» **Work task**
Please give the records below back in full, exactly as shown.

Saved entries:

————

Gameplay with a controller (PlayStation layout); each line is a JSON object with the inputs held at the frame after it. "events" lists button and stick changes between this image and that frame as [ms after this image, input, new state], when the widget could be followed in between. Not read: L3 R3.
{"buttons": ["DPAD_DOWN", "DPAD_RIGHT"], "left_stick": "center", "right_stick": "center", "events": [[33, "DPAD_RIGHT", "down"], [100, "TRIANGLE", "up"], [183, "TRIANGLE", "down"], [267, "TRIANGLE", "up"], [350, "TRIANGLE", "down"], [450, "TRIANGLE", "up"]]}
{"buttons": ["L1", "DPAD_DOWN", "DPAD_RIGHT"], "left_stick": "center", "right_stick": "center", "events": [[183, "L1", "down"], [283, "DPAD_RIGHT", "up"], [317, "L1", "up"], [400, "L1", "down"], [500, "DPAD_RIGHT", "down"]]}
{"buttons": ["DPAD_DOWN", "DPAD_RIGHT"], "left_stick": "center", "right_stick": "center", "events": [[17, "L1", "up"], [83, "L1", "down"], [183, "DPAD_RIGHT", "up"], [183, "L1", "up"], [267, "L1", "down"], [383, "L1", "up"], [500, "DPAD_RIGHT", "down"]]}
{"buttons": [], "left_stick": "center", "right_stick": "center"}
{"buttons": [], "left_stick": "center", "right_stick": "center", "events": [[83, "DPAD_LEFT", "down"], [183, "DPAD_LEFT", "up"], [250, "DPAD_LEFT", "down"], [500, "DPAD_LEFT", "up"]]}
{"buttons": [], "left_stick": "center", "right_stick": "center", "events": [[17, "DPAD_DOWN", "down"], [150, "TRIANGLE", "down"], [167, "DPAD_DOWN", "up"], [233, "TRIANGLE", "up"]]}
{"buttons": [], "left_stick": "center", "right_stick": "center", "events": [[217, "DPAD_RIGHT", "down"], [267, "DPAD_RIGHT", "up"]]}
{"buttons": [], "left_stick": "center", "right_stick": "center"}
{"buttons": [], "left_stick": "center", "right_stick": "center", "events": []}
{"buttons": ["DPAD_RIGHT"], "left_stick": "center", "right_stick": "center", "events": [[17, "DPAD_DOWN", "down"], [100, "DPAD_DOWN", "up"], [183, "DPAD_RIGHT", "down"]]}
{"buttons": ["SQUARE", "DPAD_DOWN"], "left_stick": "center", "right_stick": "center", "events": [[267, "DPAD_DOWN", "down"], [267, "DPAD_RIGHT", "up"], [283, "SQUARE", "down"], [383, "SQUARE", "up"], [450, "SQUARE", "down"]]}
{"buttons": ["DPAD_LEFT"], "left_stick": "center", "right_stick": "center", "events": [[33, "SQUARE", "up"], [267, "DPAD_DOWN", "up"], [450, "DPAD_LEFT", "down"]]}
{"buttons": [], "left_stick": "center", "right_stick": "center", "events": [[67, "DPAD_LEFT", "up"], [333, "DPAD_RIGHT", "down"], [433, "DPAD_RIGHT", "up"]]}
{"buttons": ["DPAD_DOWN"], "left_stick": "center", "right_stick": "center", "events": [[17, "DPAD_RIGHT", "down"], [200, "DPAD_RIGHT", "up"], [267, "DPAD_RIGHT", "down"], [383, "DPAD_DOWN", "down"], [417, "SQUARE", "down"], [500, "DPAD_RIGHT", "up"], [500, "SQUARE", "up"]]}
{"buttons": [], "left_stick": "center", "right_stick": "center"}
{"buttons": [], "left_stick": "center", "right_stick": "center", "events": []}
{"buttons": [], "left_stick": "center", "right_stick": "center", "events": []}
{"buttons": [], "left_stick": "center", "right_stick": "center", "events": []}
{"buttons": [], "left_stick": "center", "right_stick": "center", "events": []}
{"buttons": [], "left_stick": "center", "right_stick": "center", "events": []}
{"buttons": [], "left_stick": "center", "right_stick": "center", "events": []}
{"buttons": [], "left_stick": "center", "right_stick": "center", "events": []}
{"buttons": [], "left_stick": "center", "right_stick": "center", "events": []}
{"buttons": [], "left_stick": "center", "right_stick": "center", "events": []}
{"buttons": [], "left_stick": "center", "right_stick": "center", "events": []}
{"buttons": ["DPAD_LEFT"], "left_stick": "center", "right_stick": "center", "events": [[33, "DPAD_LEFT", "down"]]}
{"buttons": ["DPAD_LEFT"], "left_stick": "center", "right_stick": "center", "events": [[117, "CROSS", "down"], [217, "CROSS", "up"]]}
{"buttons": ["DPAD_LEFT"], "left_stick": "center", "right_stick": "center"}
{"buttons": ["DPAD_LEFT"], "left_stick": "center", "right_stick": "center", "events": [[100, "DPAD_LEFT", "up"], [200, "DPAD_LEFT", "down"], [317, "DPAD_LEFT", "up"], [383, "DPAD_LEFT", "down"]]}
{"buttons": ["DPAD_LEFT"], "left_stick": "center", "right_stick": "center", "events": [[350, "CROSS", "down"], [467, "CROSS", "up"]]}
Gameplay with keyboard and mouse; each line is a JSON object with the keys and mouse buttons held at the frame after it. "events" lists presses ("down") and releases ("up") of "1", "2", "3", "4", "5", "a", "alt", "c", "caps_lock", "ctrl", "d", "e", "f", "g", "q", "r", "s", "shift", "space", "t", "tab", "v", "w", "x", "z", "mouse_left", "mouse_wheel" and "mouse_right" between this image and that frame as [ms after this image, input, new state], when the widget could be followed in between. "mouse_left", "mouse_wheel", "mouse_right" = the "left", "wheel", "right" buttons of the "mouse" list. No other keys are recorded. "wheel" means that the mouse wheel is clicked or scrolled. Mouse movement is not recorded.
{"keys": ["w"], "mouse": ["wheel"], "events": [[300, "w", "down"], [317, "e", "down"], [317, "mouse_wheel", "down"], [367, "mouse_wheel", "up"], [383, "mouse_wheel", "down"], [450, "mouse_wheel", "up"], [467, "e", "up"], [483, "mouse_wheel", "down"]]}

————

» **Solution below**
Gameplay with a controller (PlayStation layout); each line is a JSON object with the inputs held at the frame after it. "events" lists button and stick changes between this image and that frame as [ms after this image, input, new state], when the widget could be followed in between. Not read: L3 R3.
{"buttons": ["DPAD_DOWN", "DPAD_RIGHT"], "left_stick": "center", "right_stick": "center", "events": [[33, "DPAD_RIGHT", "down"], [100, "TRIANGLE", "up"], [183, "TRIANGLE", "down"], [267, "TRIANGLE", "up"], [350, "TRIANGLE", "down"], [450, "TRIANGLE", "up"]]}
{"buttons": ["L1", "DPAD_DOWN", "DPAD_RIGHT"], "left_stick": "center", "right_stick": "center", "events": [[183, "L1", "down"], [283, "DPAD_RIGHT", "up"], [317, "L1", "up"], [400, "L1", "down"], [500, "DPAD_RIGHT", "down"]]}
{"buttons": ["DPAD_DOWN", "DPAD_RIGHT"], "left_stick": "center", "right_stick": "center", "events": [[17, "L1", "up"], [83, "L1", "down"], [183, "DPAD_RIGHT", "up"], [183, "L1", "up"], [267, "L1", "down"], [383, "L1", "up"], [500, "DPAD_RIGHT", "down"]]}
{"buttons": [], "left_stick": "center", "right_stick": "center"}
{"buttons": [], "left_stick": "center", "right_stick": "center", "events": [[83, "DPAD_LEFT", "down"], [183, "DPAD_LEFT", "up"], [250, "DPAD_LEFT", "down"], [500, "DPAD_LEFT", "up"]]}
{"buttons": [], "left_stick": "center", "right_stick": "center", "events": [[17, "DPAD_DOWN", "down"], [150, "TRIANGLE", "down"], [167, "DPAD_DOWN", "up"], [233, "TRIANGLE", "up"]]}
{"buttons": [], "left_stick": "center", "right_stick": "center", "events": [[217, "DPAD_RIGHT", "down"], [267, "DPAD_RIGHT", "up"]]}
{"buttons": [], "left_stick": "center", "right_stick": "center"}
{"buttons": [], "left_stick": "center", "right_stick": "center", "events": []}
{"buttons": ["DPAD_RIGHT"], "left_stick": "center", "right_stick": "center", "events": [[17, "DPAD_DOWN", "down"], [100, "DPAD_DOWN", "up"], [183, "DPAD_RIGHT", "down"]]}
{"buttons": ["SQUARE", "DPAD_DOWN"], "left_stick": "center", "right_stick": "center", "events": [[267, "DPAD_DOWN", "down"], [267, "DPAD_RIGHT", "up"], [283, "SQUARE", "down"], [383, "SQUARE", "up"], [450, "SQUARE", "down"]]}
{"buttons": ["DPAD_LEFT"], "left_stick": "center", "right_stick": "center", "events": [[33, "SQUARE", "up"], [267, "DPAD_DOWN", "up"], [450, "DPAD_LEFT", "down"]]}
{"buttons": [], "left_stick": "center", "right_stick": "center", "events": [[67, "DPAD_LEFT", "up"], [333, "DPAD_RIGHT", "down"], [433, "DPAD_RIGHT", "up"]]}
{"buttons": ["DPAD_DOWN"], "left_stick": "center", "right_stick": "center", "events": [[17, "DPAD_RIGHT", "down"], [200, "DPAD_RIGHT", "up"], [267, "DPAD_RIGHT", "down"], [383, "DPAD_DOWN", "down"], [417, "SQUARE", "down"], [500, "DPAD_RIGHT", "up"], [500, "SQUARE", "up"]]}
{"buttons": [], "left_stick": "center", "right_stick": "center"}
{"buttons": [], "left_stick": "center", "right_stick": "center", "events": []}
{"buttons": [], "left_stick": "center", "right_stick": "center", "events": []}
{"buttons": [], "left_stick": "center", "right_stick": "center", "events": []}
{"buttons": [], "left_stick": "center", "right_stick": "center", "events": []}
{"buttons": [], "left_stick": "center", "right_stick": "center", "events": []}
{"buttons": [], "left_stick": "center", "right_stick": "center", "events": []}
{"buttons": [], "left_stick": "center", "right_stick": "center", "events": []}
{"buttons": [], "left_stick": "center", "right_stick": "center", "events": []}
{"buttons": [], "left_stick": "center", "right_stick": "center", "events": []}
{"buttons": [], "left_stick": "center", "right_stick": "center", "events": []}
{"buttons": ["DPAD_LEFT"], "left_stick": "center", "right_stick": "center", "events": [[33, "DPAD_LEFT", "down"]]}
{"buttons": ["DPAD_LEFT"], "left_stick": "center", "right_stick": "center", "events": [[117, "CROSS", "down"], [217, "CROSS", "up"]]}
{"buttons": ["DPAD_LEFT"], "left_stick": "center", "right_stick": "center"}
{"buttons": ["DPAD_LEFT"], "left_stick": "center", "right_stick": "center", "events": [[100, "DPAD_LEFT", "up"], [200, "DPAD_LEFT", "down"], [317, "DPAD_LEFT", "up"], [383, "DPAD_LEFT", "down"]]}
{"buttons": ["DPAD_LEFT"], "left_stick": "center", "right_stick": "center", "events": [[350, "CROSS", "down"], [467, "CROSS", "up"]]}
Gameplay with keyboard and mouse; each line is a JSON object with the keys and mouse buttons held at the frame after it. "events" lists presses ("down") and releases ("up") of "1", "2", "3", "4", "5", "a", "alt", "c", "caps_lock", "ctrl", "d", "e", "f", "g", "q", "r", "s", "shift", "space", "t", "tab", "v", "w", "x", "z", "mouse_left", "mouse_wheel" and "mouse_right" between this image and that frame as [ms after this image, input, new state], when the widget could be followed in between. "mouse_left", "mouse_wheel", "mouse_right" = the "left", "wheel", "right" buttons of the "mouse" list. No other keys are recorded. "wheel" means that the mouse wheel is clicked or scrolled. Mouse movement is not recorded.
{"keys": ["w"], "mouse": ["wheel"], "events": [[300, "w", "down"], [317, "e", "down"], [317, "mouse_wheel", "down"], [367, "mouse_wheel", "up"], [383, "mouse_wheel", "down"], [450, "mouse_wheel", "up"], [467, "e", "up"], [483, "mouse_wheel", "down"]]}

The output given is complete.